If this is how it's supposed to work, I was wondering what the best practices around managing long-running streams are supposed to be. I haven't found any documentation on the subject.

Thank you!

huangshuwei commented 2 years ago

+1

thoralt commented 2 years ago

571, #714, #920, #949, #952 and #1154 more or less describe the same problem. No progress since 2019, developers are busy implementing new features. We were forced to switch to https://github.com/improbable-eng/grpc-web which does keep its performance over long running connections.

caesuric commented 2 years ago

571, #714, #920, #949, #952 and #1154 more or less describe the same problem. No progress since 2019, developers are busy implementing new features. We were forced to switch to https://github.com/improbable-eng/grpc-web which does keep its performance over long running connections.

How is that by comparison?

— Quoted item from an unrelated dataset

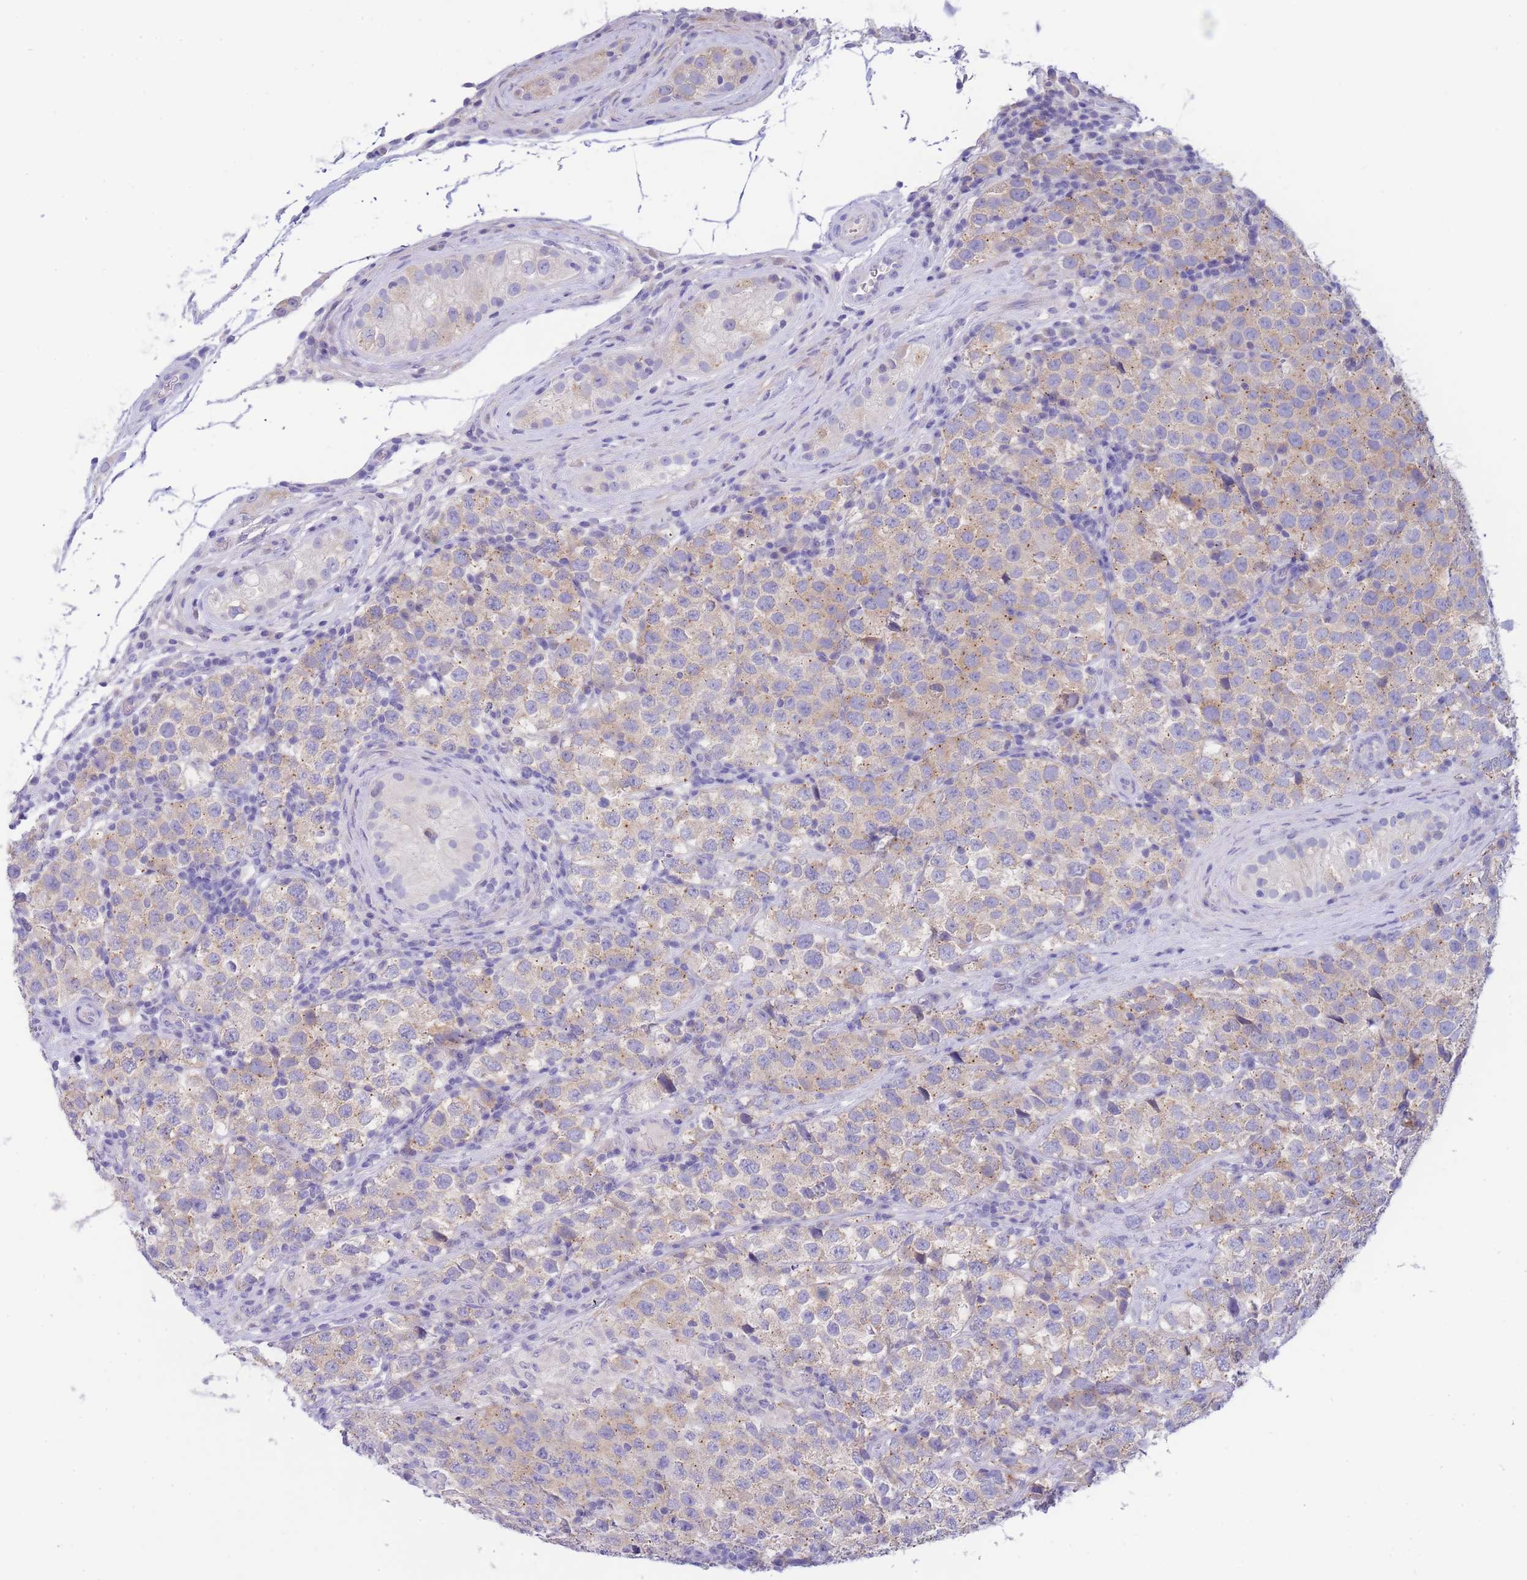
{"staining": {"intensity": "weak", "quantity": ">75%", "location": "cytoplasmic/membranous"}, "tissue": "testis cancer", "cell_type": "Tumor cells", "image_type": "cancer", "snomed": [{"axis": "morphology", "description": "Seminoma, NOS"}, {"axis": "topography", "description": "Testis"}], "caption": "IHC micrograph of neoplastic tissue: testis seminoma stained using IHC displays low levels of weak protein expression localized specifically in the cytoplasmic/membranous of tumor cells, appearing as a cytoplasmic/membranous brown color.", "gene": "PCDHB3", "patient": {"sex": "male", "age": 34}}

I have been going with the official implementation for maintainability reasons but if bug fixes are not forthcoming that may be a moot point.

My solution was to implement a StreamManager class that wraps a callback and checks whether the stream has exceeded a certain size on each message, resetting and restarting the connection if needed. Before that my application would bog down slightly after about half an hour of continuous runtime and become extremely slow after an hour.

thoralt commented 2 years ago

Your approach totally makes sense and I also thought of doing it that way. I'm not sure of the risks of changing a project to use improbable-eng/grpc-web. They call their code "production ready" and use it in their own products. Additionally, they contributed to the grpc-web spec in the past.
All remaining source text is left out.